Control over my body is a formidable, ongoing struggle of mind over matter. As
the disease progresses, my sense of myself erodes in parallel and I mourn those
bits and pieces as I would the loss of a loved one.”
Dr Graboys’
life (and demise) leaves no stones of disillusionment unturned for me. Life can
be sheer joy and abject pain amidst living. The struggle of many like Dr
Graboys is often the solitary struggle of one and readers like me only get to
read about it from an arm’s length. Sometimes death is undeniably a more
alluring offer to the living and it beckons with the gentle whisper of an enticement
called freedom. The freedom from
pain, suffering and daily humiliation. The freedom to reject waking up every
morning to a cognitive (and physical) deterioration that is beyond one’s control.
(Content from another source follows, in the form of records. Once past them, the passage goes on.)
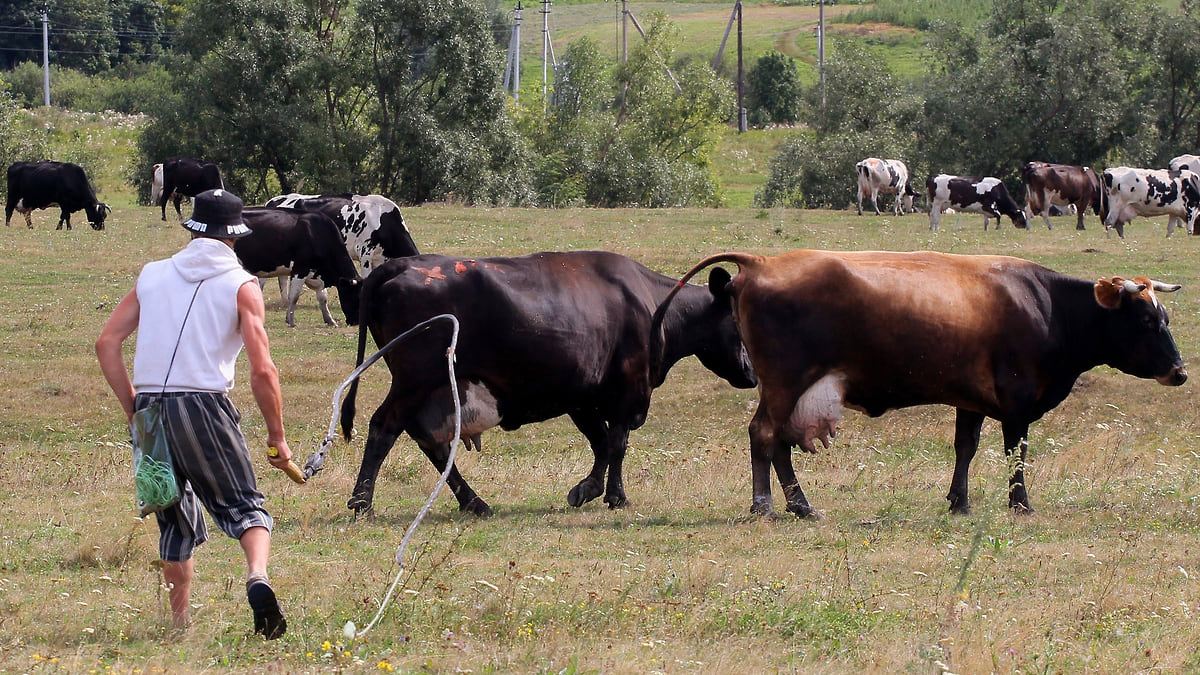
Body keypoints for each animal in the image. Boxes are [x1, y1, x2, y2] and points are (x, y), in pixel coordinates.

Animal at [333, 248, 753, 514]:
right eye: (737, 321)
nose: (751, 372)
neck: (652, 307)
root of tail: (400, 266)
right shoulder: (628, 389)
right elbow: (617, 444)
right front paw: (614, 496)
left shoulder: (581, 395)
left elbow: (602, 443)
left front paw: (588, 489)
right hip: (414, 380)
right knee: (384, 427)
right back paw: (362, 502)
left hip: (427, 388)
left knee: (428, 441)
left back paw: (474, 502)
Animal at [652, 249, 1185, 516]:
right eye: (1145, 321)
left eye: (1164, 317)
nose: (1180, 371)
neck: (1047, 306)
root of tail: (763, 261)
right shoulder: (1016, 401)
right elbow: (1016, 454)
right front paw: (1021, 504)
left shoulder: (972, 399)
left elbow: (965, 448)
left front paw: (959, 502)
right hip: (785, 382)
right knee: (764, 436)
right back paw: (769, 506)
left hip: (788, 389)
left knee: (778, 442)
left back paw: (800, 506)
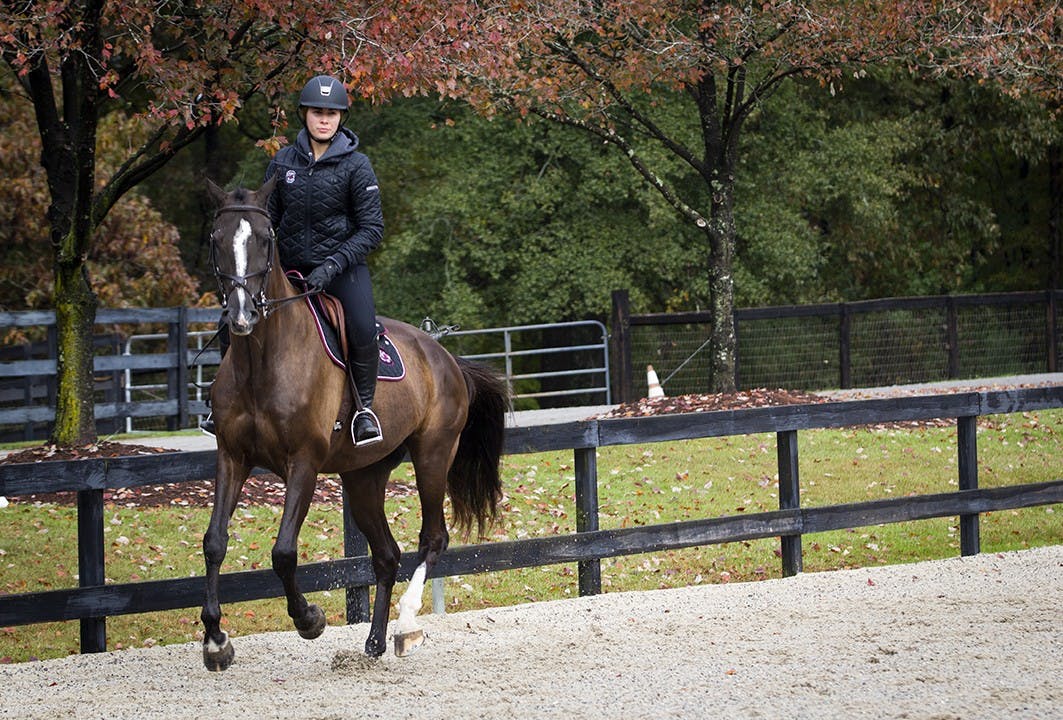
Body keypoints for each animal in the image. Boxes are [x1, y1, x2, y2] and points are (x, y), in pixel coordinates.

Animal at [199, 176, 508, 671]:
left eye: (265, 240)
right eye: (216, 239)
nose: (243, 314)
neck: (263, 361)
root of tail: (445, 357)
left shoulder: (303, 463)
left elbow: (284, 553)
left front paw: (308, 619)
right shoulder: (232, 456)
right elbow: (214, 542)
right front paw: (215, 640)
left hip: (433, 456)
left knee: (433, 539)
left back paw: (405, 625)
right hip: (364, 477)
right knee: (386, 556)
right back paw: (375, 642)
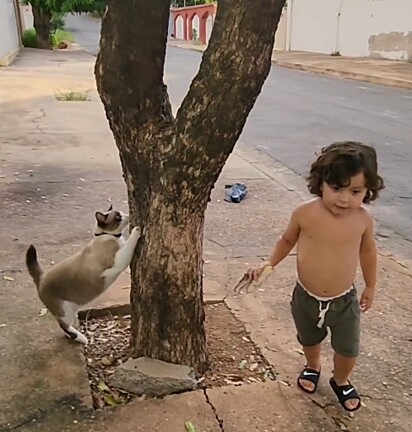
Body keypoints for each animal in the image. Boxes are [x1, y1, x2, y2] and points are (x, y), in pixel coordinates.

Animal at [27, 205, 142, 344]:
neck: (107, 235)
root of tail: (41, 277)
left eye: (122, 213)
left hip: (72, 307)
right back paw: (82, 338)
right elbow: (130, 244)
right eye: (118, 217)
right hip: (66, 311)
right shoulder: (119, 261)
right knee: (63, 326)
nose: (128, 216)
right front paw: (137, 230)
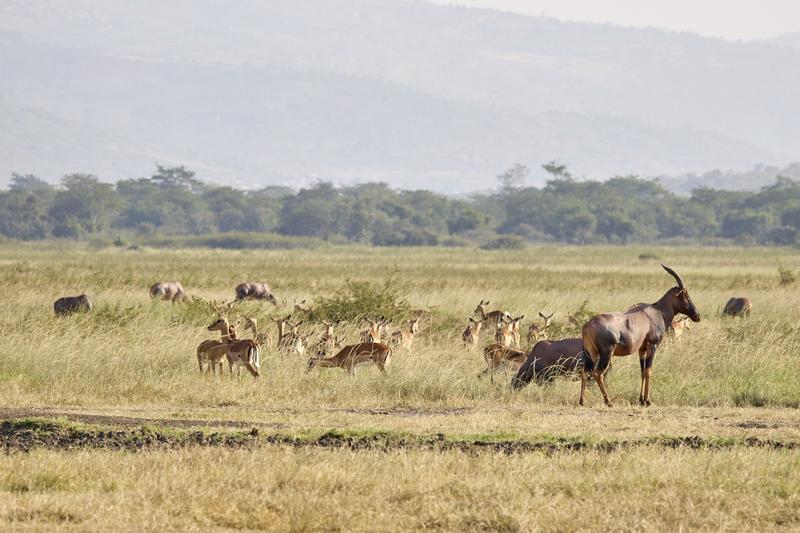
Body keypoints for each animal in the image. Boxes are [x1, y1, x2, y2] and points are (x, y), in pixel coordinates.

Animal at [580, 264, 696, 406]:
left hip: (591, 353)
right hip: (606, 353)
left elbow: (642, 371)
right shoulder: (653, 346)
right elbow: (648, 371)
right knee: (598, 373)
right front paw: (648, 401)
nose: (697, 316)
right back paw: (609, 402)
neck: (657, 311)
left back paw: (582, 401)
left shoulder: (642, 349)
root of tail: (588, 325)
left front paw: (641, 400)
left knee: (585, 372)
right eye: (685, 295)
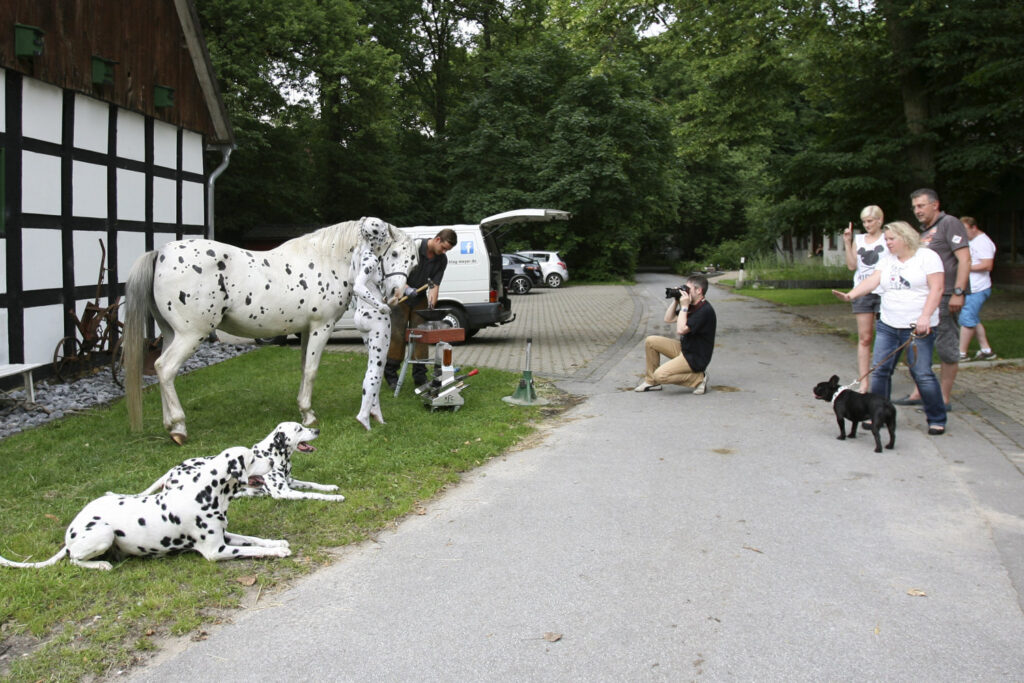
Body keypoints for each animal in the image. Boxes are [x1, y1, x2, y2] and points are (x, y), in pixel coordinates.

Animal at [0, 446, 290, 569]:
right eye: (253, 459)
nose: (272, 461)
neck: (205, 493)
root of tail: (72, 529)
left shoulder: (225, 534)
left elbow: (253, 539)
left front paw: (276, 542)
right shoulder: (216, 551)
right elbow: (251, 550)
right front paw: (277, 552)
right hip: (103, 533)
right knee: (74, 560)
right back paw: (101, 565)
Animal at [123, 216, 415, 446]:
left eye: (413, 262)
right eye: (395, 254)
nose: (396, 294)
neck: (325, 258)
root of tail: (161, 253)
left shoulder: (306, 330)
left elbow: (303, 369)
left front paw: (303, 410)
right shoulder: (321, 327)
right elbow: (312, 370)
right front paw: (309, 414)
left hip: (171, 334)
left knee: (163, 372)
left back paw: (170, 425)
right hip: (190, 335)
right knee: (165, 368)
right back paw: (179, 427)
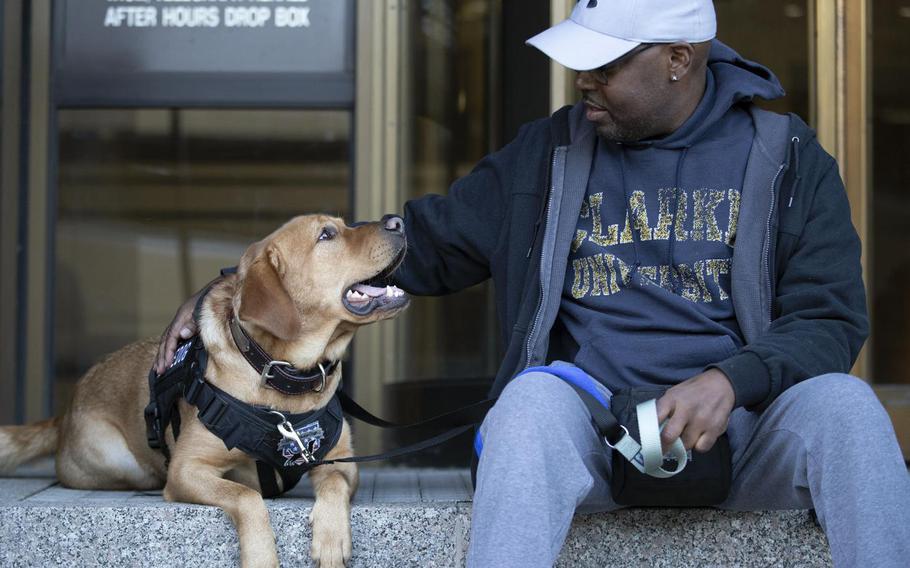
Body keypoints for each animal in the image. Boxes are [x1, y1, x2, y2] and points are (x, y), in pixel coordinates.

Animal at [0, 214, 410, 568]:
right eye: (327, 234)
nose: (397, 221)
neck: (280, 377)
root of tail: (63, 414)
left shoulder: (341, 462)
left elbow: (334, 487)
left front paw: (331, 539)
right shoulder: (186, 469)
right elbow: (245, 495)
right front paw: (261, 556)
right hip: (120, 461)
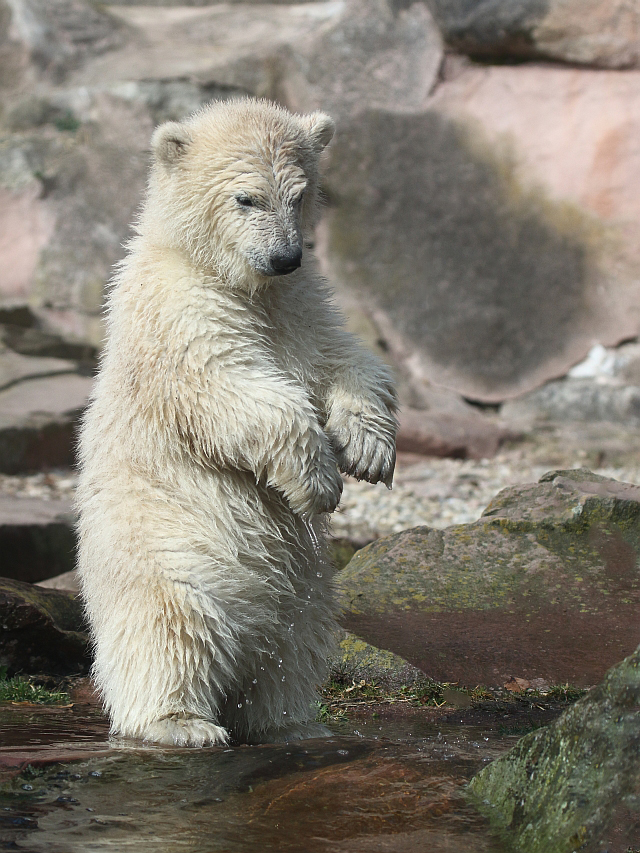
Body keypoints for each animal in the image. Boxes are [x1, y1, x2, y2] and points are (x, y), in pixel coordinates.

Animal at [77, 96, 398, 744]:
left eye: (298, 195)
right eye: (246, 198)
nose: (285, 256)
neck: (238, 281)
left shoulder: (300, 304)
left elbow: (344, 360)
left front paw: (369, 447)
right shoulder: (179, 312)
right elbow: (230, 386)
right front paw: (319, 480)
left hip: (307, 590)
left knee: (295, 651)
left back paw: (291, 724)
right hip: (169, 557)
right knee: (168, 631)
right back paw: (182, 722)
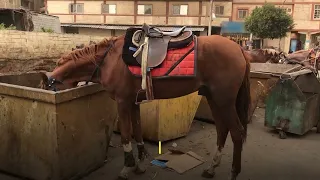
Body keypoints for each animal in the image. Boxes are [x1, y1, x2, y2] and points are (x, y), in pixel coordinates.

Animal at [45, 30, 250, 179]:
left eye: (50, 87)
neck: (109, 60)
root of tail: (239, 49)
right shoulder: (133, 102)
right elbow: (137, 131)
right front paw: (139, 165)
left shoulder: (122, 102)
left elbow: (126, 135)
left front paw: (127, 167)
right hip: (214, 98)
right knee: (222, 130)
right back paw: (211, 168)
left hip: (224, 100)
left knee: (237, 133)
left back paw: (234, 172)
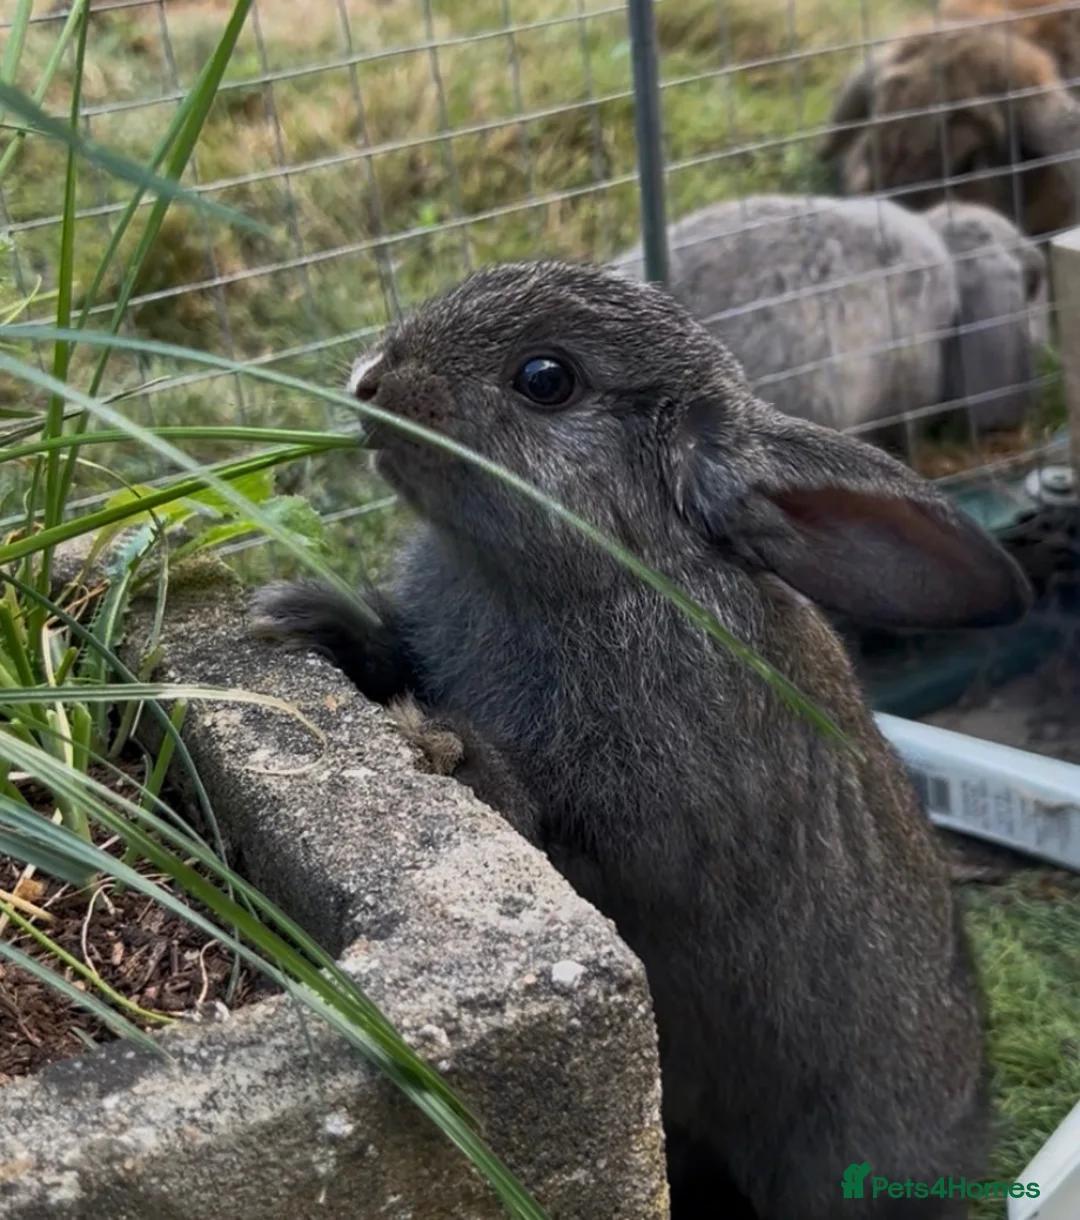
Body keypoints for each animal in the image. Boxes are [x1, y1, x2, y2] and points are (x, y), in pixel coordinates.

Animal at [250, 261, 1032, 1219]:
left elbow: (548, 824)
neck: (614, 568)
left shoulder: (644, 833)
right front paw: (301, 618)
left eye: (546, 379)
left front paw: (443, 750)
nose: (370, 382)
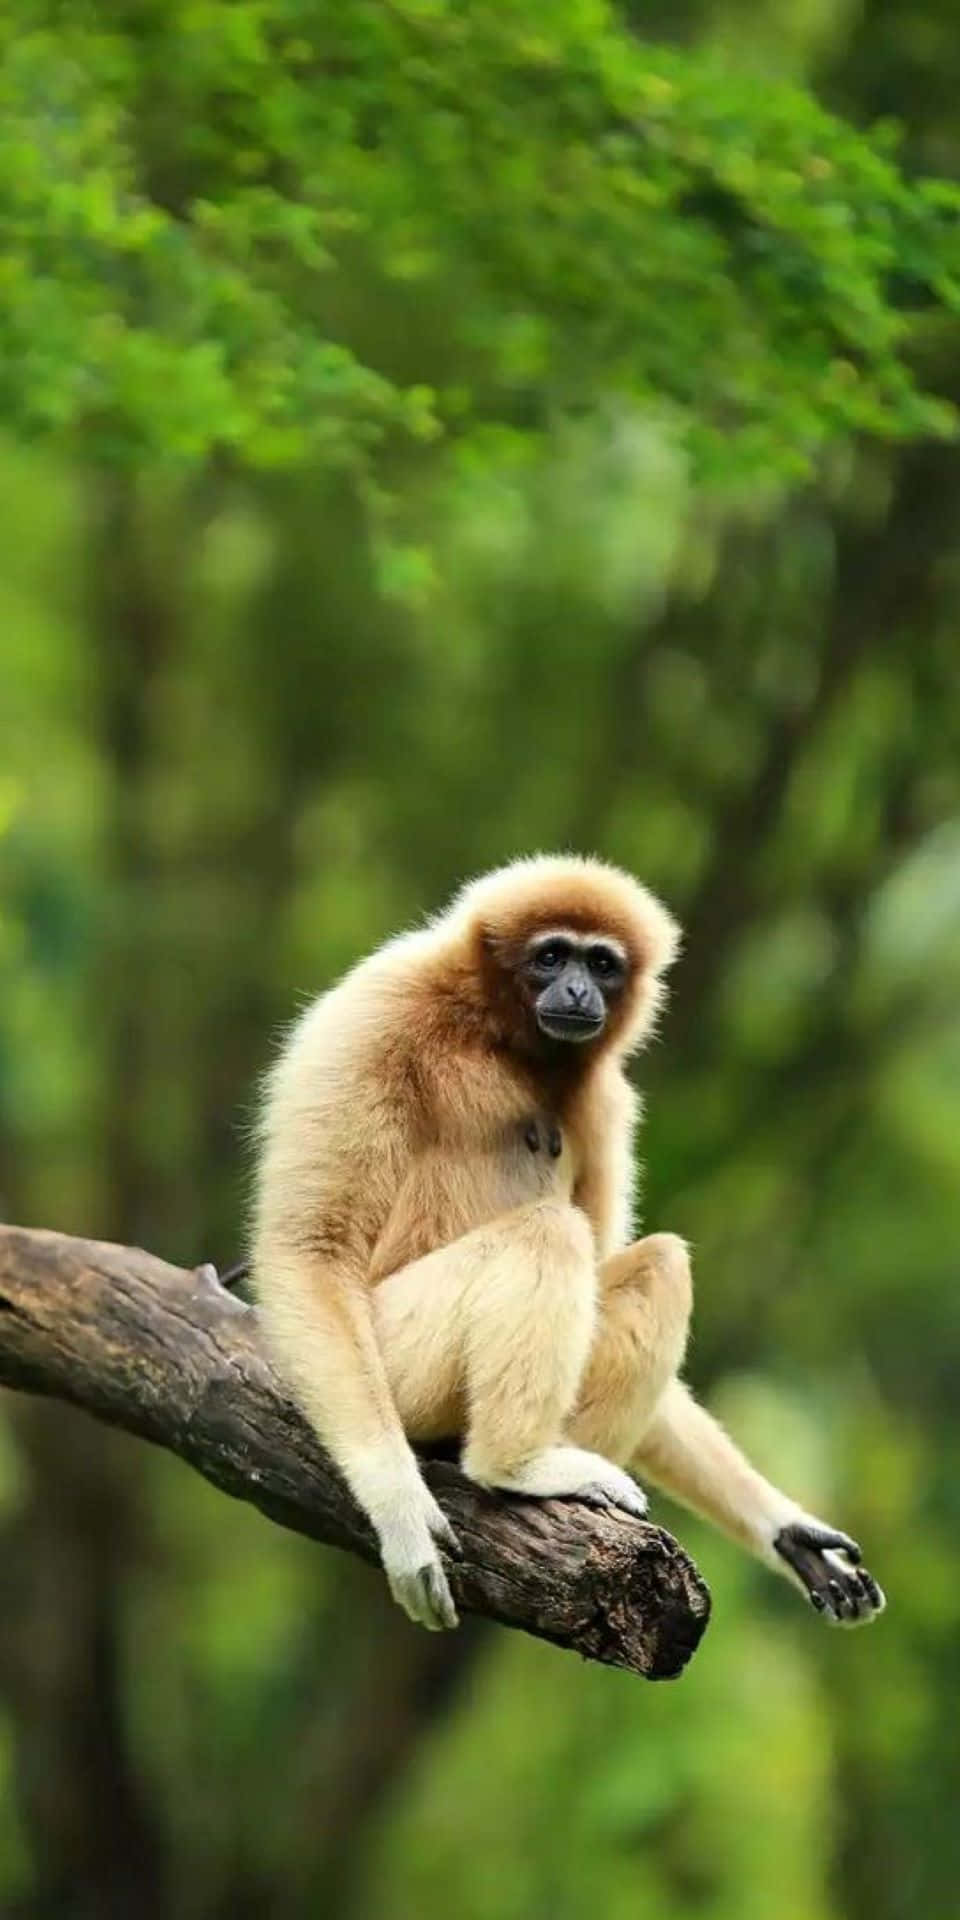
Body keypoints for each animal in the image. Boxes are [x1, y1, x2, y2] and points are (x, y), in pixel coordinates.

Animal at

The freedom to not burden one’s loved ones beyond what they can take. The
freedom to let go of a life that one no longer lives in or controls. But Dr
Graboys defied conventional wisdom and pressed on to leave no stones of meaning
and purpose unturned even as his conscious self laid wasted away.
In the Afterword of his book, this was how he
concluded and how I will end here: “Personally,
I have derived tremendous satisfaction from speaking to the groups of doctors,
nurses, and readers who come to book stores, high schools, community centers,
and hospital auditoriums to hear me struggle through a presentation that is not
terribly fluid. Audiences tolerate my pauses, my disjointed words and
sentences, and my sometimes inaudible voice because I think, they understand
and appreciate the enormous effort it takes. And there is another reason as
well: Just by showing up, I am telling them that there is hope – that even with
debilitating illness, life can be both precious and meaningful. And me? Though
I can no longer see patients, I get to be a doctor again.” Ordinary heroes; extraordinary strength. Cheerz.